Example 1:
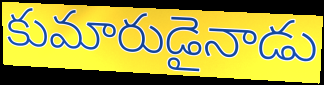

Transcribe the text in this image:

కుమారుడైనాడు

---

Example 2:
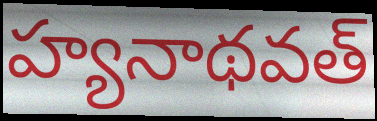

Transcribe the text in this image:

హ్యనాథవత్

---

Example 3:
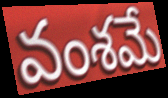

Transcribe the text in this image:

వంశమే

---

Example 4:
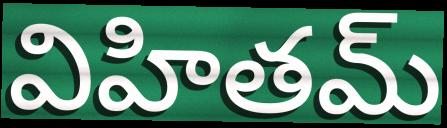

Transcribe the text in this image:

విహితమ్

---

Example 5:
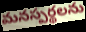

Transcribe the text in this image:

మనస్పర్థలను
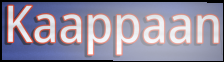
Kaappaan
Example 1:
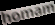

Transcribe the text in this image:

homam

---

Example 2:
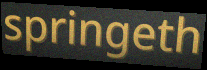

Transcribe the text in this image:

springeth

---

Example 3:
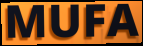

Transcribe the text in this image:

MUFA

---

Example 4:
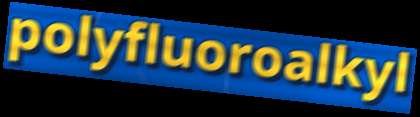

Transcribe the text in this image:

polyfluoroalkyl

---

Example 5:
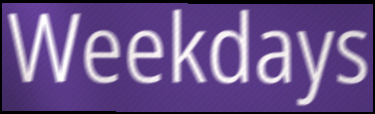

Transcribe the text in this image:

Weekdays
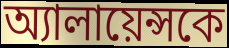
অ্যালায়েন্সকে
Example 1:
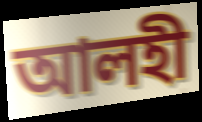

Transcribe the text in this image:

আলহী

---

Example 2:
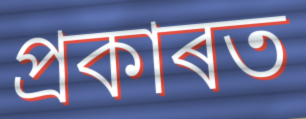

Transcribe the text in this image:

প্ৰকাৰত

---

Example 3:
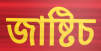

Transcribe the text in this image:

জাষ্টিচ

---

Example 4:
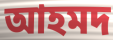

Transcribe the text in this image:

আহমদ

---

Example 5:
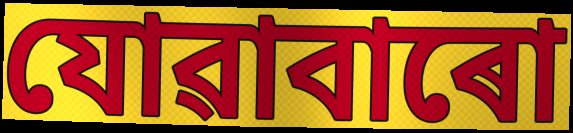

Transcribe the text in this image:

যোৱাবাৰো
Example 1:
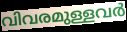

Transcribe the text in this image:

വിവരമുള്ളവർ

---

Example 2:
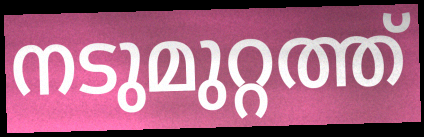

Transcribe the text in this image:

-.-.-

--- Aim of the exercise ---
An exact copy of the material above is required, minus its images.

--- Output for this exercise ---
Example 1:

Transcribe the text in this image:

కుమారుడైనాడు

---

Example 2:

Transcribe the text in this image:

హ్యనాథవత్

---

Example 3:

Transcribe the text in this image:

వంశమే

---

Example 4:

Transcribe the text in this image:

విహితమ్

---

Example 5:

Transcribe the text in this image:

మనస్పర్థలను
Kaappaan
Example 1:

Transcribe the text in this image:

homam

---

Example 2:

Transcribe the text in this image:

springeth

---

Example 3:

Transcribe the text in this image:

MUFA

---

Example 4:

Transcribe the text in this image:

polyfluoroalkyl

---

Example 5:

Transcribe the text in this image:

Weekdays
অ্যালায়েন্সকে
Example 1:

Transcribe the text in this image:

আলহী

---

Example 2:

Transcribe the text in this image:

প্ৰকাৰত

---

Example 3:

Transcribe the text in this image:

জাষ্টিচ

---

Example 4:

Transcribe the text in this image:

আহমদ

---

Example 5:

Transcribe the text in this image:

যোৱাবাৰো
Example 1:

Transcribe the text in this image:

വിവരമുള്ളവർ

---

Example 2:

Transcribe the text in this image:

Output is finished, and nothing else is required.